*閱讀文字*.
--*--
1. 程式人生 > >Caffe訓練個人資料並呼叫模型進行分類

Caffe訓練個人資料並呼叫模型進行分類

最近有份作業,需要用到cafee做一些圖片分類方面的,用慣Tensorflow了就gg,圖片集用了華南理工大學的圖片集

一開始的安裝由於我懶,所以讓個有經驗的同學幫我裝了下,本來想親力親為的我,真香

由於我之前裝了tensorflow-gpu,CUDA版本9.0,caffe現在好像支援最高8.0,用9.0是會build不出來的,嫌麻煩我直接裝cpu版了。

然後想先做個簡單的分類練一下手,第一眼看到的部落格地址,發現跟其他部落格寫的也差不多,順序也差不多,但是我自己會遇到一些問題,主要就是路徑的問題。

所以,流程中的指令碼檔案的路徑什麼的,要好好注意用在哪,以及會和其他路徑怎麼連線。

首先,可能由於Caffe版本不同,我看到很多網上的教程,可執行exe檔案都是在“/build/tools/”下,而我的是在“caffe\scripts\build\tools\Release”下,接下來跟著流程走。

我的整個訓練產生的檔案:

1.train.txt檔案和val.txt檔案以及label.txt,我的圖片都一起放data裡面了,一開始搞txt文字,還是用python處理的。。分出train和val資料夾,需要在之後的一些檔案中加上資料夾的路徑,後面會說原因。
--*--
*擷取資訊*.
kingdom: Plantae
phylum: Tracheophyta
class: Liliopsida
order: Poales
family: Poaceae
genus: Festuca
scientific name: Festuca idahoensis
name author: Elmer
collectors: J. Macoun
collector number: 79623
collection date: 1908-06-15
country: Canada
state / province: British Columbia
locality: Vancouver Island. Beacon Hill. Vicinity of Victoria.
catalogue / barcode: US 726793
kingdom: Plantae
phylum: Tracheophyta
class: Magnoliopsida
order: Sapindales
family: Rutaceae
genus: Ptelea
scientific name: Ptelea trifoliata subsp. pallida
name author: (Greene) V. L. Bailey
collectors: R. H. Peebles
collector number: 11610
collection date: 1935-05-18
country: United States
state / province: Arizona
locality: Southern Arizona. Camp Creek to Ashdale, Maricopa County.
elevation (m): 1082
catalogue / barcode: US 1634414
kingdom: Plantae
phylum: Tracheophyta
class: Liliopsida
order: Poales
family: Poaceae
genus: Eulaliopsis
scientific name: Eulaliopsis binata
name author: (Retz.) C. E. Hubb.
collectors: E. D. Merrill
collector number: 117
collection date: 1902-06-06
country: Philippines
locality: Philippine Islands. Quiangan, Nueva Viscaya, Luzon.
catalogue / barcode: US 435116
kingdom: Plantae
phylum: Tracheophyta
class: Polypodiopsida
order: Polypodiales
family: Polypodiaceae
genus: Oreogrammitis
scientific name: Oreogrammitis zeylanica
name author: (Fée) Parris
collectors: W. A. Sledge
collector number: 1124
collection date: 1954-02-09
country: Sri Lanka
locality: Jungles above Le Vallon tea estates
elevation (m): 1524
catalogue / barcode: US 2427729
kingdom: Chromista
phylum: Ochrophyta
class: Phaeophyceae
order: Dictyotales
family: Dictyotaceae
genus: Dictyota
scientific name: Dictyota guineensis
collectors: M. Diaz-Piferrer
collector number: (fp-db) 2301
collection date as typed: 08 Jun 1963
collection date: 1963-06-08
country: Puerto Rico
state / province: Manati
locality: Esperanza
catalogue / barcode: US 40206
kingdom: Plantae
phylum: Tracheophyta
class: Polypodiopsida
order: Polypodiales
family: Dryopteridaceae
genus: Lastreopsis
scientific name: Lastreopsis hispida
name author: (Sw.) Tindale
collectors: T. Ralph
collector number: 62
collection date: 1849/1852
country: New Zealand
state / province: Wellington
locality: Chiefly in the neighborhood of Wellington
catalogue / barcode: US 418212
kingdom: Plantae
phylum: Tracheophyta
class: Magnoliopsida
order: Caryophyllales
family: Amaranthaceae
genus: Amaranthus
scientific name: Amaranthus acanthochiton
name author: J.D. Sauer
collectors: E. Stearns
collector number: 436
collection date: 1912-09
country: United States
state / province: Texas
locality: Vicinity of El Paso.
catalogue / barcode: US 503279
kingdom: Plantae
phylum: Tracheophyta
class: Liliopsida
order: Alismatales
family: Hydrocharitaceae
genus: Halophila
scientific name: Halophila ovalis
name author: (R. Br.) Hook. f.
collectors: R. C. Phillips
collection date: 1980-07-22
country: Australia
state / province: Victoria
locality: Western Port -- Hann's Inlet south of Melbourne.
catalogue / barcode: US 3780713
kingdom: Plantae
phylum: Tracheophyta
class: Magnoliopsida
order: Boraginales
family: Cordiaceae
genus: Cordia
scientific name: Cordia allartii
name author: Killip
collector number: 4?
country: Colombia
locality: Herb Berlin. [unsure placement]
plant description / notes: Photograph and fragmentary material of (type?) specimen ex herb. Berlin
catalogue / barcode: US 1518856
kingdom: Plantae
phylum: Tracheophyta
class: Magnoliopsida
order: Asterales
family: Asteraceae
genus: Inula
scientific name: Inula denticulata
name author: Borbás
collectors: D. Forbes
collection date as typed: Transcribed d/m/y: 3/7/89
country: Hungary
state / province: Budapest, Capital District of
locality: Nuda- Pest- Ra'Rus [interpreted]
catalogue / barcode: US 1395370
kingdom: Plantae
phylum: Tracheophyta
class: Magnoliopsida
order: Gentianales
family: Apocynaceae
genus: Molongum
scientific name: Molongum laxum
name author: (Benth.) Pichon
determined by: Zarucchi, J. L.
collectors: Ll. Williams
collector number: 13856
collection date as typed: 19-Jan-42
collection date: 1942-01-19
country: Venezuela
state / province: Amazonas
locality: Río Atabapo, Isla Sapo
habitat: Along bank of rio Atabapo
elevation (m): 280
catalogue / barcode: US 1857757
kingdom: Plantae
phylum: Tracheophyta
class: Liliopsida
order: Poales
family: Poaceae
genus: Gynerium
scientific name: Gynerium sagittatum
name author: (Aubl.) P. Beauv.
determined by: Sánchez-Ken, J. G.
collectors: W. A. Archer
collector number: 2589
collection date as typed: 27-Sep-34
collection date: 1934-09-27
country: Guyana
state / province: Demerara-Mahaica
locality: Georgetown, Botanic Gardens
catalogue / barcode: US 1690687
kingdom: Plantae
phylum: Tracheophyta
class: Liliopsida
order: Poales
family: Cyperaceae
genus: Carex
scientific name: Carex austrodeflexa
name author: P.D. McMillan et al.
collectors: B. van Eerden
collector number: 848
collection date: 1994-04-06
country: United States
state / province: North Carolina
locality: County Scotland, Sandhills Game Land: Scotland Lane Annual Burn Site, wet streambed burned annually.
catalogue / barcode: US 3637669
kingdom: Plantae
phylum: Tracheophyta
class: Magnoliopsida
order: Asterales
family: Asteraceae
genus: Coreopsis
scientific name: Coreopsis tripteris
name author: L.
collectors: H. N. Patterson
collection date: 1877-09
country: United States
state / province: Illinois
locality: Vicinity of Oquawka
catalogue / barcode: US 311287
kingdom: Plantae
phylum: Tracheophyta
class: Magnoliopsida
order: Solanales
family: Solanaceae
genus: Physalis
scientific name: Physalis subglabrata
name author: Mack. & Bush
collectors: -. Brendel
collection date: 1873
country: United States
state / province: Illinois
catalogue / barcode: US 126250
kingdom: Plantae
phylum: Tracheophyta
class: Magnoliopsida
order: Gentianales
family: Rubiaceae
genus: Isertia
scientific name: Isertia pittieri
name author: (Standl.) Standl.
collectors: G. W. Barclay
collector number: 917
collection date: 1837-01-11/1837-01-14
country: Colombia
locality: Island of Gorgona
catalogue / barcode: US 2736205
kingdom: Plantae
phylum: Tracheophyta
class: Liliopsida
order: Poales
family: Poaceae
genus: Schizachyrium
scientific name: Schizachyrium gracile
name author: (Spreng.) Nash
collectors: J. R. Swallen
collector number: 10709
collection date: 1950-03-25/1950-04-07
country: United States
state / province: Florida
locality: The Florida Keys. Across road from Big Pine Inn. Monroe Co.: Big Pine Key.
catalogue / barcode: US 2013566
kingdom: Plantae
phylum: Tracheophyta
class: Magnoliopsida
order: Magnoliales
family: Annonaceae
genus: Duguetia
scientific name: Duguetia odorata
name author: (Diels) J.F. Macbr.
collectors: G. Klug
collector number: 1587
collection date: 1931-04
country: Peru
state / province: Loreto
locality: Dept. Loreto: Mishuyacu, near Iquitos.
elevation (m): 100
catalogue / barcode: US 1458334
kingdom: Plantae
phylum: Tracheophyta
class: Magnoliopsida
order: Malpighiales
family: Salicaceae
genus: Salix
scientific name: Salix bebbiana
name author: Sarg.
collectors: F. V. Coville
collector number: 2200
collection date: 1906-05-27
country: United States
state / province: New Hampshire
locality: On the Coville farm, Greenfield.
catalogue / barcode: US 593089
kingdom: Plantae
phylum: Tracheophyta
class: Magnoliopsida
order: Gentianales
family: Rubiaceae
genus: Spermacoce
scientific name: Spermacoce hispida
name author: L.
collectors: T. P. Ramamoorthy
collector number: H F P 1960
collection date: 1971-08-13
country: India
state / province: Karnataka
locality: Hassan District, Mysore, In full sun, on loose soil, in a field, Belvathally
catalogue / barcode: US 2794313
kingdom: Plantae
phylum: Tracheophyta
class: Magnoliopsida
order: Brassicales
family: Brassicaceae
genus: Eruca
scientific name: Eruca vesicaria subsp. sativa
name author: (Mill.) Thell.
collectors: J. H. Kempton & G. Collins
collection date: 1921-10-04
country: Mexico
--*--
*練習任務*.
a) 依據關於 Caffe 的文章回答:
(i) 作者先前安裝的 CUDA 版本是多少?
(ii) 作者使用的圖片集來自哪所大學?
(iii) 作者的可執行 exe 檔案位於哪個路徑下?
b) 在資料列中,取從含有“name author: (Greene) V. L. Bailey”的那一行起、到含有“genus: Eulaliopsis”的那一行止的部分,將其中的“country”替換為“nation”後重新寫出,其餘內容一律不變。
這些資料列與關於 Caffe 的文章毫無關聯。

*參考答案*.
a)
(i) 9.0
(ii) 華南理工大學
(iii) caffe\scripts\build\tools\Release

b)
name author: (Greene) V. L. Bailey
collectors: R. H. Peebles
collector number: 11610
collection date: 1935-05-18
nation: United States
state / province: Arizona
locality: Southern Arizona. Camp Creek to Ashdale, Maricopa County.
elevation (m): 1082
catalogue / barcode: US 1634414
kingdom: Plantae
phylum: Tracheophyta
class: Liliopsida
order: Poales
family: Poaceae
genus: Eulaliopsis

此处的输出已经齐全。